4. Initiations at Salkantay

It's about 4 hours driving from Cusco to Salkantay, so we started early. Sunday morning at 6 a.m. the air was fresh and clean, with almost no one else on the road as we drove through the narrow streets of the center of the old Inca capital, and up the hill out of the basin that cradled their civilization.  As we came out into the country, we were treated to remarkable views of the surrounding mountains, as only the early morning reveals them. Following the west fork of the highway, which leads all the way to Lima, Salkantay appeared on the horizon, some 70 miles distant. At 6270m, it is only a soccer field shorter than Ausangate, and from afar it's clear that this (the pyramid-shaped peak at left) is one of

the great Apus of the region.  Just the drive going this way is pretty awesome.  The scale of the country is similar to that of Switzerland. The only place in North America I've seen that would compare is the Absaroka region north of Yellowstone.  We wound deeply down into the valley, and steeply back up the other side, to yet another tenuous dirt road that would take us to the moraine-filled valley just below Salkantay's glaciated peak.
Along the way we stopped for firewood.
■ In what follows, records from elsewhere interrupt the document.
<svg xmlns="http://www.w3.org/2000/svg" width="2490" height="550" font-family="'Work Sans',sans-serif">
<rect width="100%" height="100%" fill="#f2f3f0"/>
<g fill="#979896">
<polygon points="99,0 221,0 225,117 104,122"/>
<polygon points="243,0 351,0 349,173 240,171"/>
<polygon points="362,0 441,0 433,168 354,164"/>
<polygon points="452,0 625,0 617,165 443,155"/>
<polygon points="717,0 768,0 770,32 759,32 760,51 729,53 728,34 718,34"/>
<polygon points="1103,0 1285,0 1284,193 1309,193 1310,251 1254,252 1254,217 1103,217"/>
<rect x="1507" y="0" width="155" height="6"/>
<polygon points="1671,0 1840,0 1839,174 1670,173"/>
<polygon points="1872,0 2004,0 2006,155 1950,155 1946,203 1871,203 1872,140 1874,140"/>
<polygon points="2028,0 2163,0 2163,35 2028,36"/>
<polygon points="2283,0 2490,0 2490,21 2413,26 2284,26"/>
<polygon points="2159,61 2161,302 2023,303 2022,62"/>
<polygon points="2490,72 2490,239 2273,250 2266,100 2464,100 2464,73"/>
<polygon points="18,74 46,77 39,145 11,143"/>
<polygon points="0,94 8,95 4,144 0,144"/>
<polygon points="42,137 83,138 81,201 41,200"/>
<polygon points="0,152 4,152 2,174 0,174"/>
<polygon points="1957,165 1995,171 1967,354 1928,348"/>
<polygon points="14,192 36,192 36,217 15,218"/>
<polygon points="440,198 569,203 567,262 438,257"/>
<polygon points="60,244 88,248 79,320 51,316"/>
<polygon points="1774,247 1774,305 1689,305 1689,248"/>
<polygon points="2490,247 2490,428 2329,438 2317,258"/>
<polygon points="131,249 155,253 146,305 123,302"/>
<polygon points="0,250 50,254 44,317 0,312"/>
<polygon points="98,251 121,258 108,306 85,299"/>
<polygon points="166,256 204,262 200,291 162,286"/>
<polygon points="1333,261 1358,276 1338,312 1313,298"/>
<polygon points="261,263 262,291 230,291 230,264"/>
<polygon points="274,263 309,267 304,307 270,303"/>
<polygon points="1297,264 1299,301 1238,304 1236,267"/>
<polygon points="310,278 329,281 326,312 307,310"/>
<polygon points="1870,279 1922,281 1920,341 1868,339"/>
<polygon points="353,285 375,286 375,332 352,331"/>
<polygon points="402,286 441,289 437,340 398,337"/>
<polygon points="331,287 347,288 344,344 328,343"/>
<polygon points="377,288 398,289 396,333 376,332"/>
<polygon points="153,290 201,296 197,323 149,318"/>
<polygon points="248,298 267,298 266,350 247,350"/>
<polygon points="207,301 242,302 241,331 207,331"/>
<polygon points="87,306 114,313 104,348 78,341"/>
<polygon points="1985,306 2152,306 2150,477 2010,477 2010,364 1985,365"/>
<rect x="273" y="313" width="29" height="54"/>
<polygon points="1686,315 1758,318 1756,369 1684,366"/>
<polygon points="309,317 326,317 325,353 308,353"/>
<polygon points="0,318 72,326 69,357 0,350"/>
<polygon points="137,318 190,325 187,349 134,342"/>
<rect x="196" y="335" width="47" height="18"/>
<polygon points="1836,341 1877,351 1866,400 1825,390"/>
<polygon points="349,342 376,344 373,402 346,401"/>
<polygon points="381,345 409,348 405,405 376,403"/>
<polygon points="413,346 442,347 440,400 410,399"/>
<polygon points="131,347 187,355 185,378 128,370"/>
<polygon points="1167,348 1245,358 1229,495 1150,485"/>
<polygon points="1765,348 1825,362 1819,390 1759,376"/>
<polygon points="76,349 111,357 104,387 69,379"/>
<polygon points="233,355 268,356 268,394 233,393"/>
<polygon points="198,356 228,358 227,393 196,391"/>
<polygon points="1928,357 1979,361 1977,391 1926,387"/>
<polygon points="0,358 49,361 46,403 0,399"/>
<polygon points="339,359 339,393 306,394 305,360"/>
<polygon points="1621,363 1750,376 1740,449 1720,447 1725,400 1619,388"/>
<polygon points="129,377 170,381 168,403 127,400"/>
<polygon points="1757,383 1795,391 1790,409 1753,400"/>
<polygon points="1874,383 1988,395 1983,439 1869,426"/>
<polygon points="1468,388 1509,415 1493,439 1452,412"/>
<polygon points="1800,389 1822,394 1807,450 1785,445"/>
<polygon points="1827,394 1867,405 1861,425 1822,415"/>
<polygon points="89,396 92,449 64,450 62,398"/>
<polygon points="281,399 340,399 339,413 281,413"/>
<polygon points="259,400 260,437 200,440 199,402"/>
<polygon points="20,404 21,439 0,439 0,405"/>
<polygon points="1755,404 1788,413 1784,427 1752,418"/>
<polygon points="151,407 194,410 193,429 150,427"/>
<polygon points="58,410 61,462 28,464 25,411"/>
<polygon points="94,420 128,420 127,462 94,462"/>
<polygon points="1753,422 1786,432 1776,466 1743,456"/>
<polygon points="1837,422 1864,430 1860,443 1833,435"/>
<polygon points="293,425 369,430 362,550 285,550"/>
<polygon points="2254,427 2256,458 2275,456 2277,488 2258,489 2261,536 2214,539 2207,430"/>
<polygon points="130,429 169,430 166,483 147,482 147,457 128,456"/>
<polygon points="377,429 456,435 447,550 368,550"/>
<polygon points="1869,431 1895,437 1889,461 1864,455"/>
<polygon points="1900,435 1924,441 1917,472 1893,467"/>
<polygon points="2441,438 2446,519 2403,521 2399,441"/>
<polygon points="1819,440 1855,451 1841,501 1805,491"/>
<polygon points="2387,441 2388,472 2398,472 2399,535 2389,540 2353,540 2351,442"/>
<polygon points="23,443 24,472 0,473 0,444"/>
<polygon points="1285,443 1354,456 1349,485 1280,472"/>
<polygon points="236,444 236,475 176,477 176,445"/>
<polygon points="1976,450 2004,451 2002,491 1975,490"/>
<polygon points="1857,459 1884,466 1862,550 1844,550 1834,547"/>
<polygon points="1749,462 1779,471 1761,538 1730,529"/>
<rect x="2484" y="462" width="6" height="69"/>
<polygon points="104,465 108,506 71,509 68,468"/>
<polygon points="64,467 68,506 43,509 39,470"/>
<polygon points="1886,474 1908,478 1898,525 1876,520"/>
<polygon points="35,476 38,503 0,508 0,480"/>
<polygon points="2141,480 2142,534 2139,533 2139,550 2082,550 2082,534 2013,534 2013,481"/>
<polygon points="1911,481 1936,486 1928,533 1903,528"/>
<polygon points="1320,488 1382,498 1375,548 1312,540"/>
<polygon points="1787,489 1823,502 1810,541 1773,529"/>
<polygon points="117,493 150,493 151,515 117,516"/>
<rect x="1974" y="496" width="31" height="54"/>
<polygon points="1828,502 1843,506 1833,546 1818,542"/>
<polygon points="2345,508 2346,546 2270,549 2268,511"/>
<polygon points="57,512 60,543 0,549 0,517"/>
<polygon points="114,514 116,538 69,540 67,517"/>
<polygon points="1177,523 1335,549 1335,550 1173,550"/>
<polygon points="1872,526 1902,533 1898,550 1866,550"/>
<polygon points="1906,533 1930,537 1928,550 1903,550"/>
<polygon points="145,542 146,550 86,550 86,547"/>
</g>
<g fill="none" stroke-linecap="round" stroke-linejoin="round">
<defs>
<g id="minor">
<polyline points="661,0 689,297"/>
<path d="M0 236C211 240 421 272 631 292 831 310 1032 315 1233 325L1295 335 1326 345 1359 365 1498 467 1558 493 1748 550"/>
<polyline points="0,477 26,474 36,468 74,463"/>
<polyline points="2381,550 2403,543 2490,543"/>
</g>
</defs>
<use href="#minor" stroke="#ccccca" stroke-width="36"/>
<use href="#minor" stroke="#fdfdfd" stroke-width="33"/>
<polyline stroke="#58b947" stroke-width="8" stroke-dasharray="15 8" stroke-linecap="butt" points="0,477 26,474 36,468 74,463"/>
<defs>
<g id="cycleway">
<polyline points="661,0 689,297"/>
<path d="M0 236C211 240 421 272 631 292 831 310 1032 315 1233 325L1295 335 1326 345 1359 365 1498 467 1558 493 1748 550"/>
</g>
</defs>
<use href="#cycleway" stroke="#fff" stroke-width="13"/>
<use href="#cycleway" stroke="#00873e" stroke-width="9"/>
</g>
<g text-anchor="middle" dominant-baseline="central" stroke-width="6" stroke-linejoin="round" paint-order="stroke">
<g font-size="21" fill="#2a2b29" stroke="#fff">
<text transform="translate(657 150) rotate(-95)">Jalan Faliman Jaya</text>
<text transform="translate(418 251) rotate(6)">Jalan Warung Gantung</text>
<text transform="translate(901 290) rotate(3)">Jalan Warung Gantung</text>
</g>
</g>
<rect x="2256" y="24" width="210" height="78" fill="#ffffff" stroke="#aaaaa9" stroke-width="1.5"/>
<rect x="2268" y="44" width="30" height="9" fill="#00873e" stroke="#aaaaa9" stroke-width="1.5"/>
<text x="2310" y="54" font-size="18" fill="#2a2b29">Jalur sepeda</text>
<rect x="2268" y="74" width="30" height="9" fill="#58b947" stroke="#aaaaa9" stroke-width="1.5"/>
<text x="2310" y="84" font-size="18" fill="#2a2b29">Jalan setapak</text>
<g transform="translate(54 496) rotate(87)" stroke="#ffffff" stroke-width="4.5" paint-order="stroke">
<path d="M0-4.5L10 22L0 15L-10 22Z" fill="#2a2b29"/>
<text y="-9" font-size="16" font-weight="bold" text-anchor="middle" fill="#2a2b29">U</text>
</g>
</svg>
We'd have a despacho to burn, and the country higher up would be pretty barren. Francisco had brought his machete with him, and he leaped down the steep bank to hack limbs off a dead tree, while Juana and I picked up or broke what was accessible along the track. We got enough that they brought a bundle back to Cusco for the cooking fire at the house.

At the end of the road there were 2-3 small houses, with families who had a few head of cattle.  Lots of old stone fences still in use to organize that enterprise. We hiked in for 30 minutes or so, along a charging stream yellow with
glacial runoff. Coming into a small valley, where the stream split into two parts, a long stride across one branch took us into the space between them.  Here we prepared the fire and put on our ponchos and ch'ullas. Before beginning the despacho, we all went to a little gravel bar at the convergence of the streams. We stood barefoot in the streams and don Francisco washed us up to the knees.
Then water over the head, up to elbows, even the mesas got a dip. And dona Juana rinsed him off likewise. Small stones were taken up, three for each of us, and these too were used to ritually cleanse each of us, then blown across and tossed down the stream. (Always breath, breath.)  Back at the ceremonial site...it was actually time for the snack first. Perhaps the point is that we nourish and strengthen our bodies in order to do the work we're called to. In addition to the cleansing ritual, this despacho was more elaborate in other ways. More offerings made, including a complete llama fetus, symbolizing new life. I felt that both Salkantay's high position in the apu pantheon, and these advanced rites merit a fuller expression.  Again our offerings included kin'tus for America's ayllus, and her new president, and also those who are organizing and facilitating the transmission of the Andean and specifically Q'ero teachings to the needy on the outside.

It was raining hard by the time we finished. We all had to hustle to get the fire going (with a little help from Agua Florida - which is not agua!) The dry wood was augmented by dry dung gathered from nearby, and by the time we left Pacahamama had fully consumed the despacho.

Then, with the fire blazing, and the rain beating down, under the shelter of a giant overhanging rock, and thus almost in the mountain, I was gifted the Kurak Akulloq
rite by both Francisco and Juana. This was very emotional for me; I think in part because they had told me, as we began the despacho, that they wanted to give me their mesa cloth, to take back to America to do ceremony. In the context of the karpay, which Albrto Villoldo calls the "Earthkeeper" rite in the Munay-Ki, and of the earthkeeper calling, this brought an overwhelming feeling from my heart chakra up into my throat, one of gratitude for the love and intent the people of this high country have for the world, and wonder at being among the fortunate who are being given the chance to participate in this gift-giving work.

The rain stopped and we went back to the fire. Don Francisco there gave me the Taitanjis Ranti Karpay, and handed me the mesa cloth and a kuya, and suggested that I might want to go and meditate for a little while. I was glad for the chance to sit and reflect and feel the emotions and impulses that were swirling within me. I was feeling the power of place, of the lineage, of these specific transmissions. And along with those feelings were the open wonderings. I had just received the Creator rite, which has only been given from person to person in the last couple years, and then handed what amounted to a personal assignment. How is this going to play out? What does this mean for me personally? What is required next? In due time, my practical side arose with a little to-do list, a sort of bridge that makes it easier to return to the more finite present. Then I remembered seeing some nice stones on that sandbar, so I walked down there and picked up a few. Looking about I saw that don Francisco and  dona Juanita were also wandering playfully in this lovely valley, collecting stones as well.

We were all feeling how great was this place and this day. Don Francisco spoke of his sense that Salkantay has "hatun corazon", another Quechua/Spanish conjoint: "great heart". Dona Juanita had already murmured to me "Salkantay tres fuertes" - strength. For me too this Apu brought a  sense of tangible qualities. It seemed sort of kingly. On the long ride back to Cusco we were all pretty silent.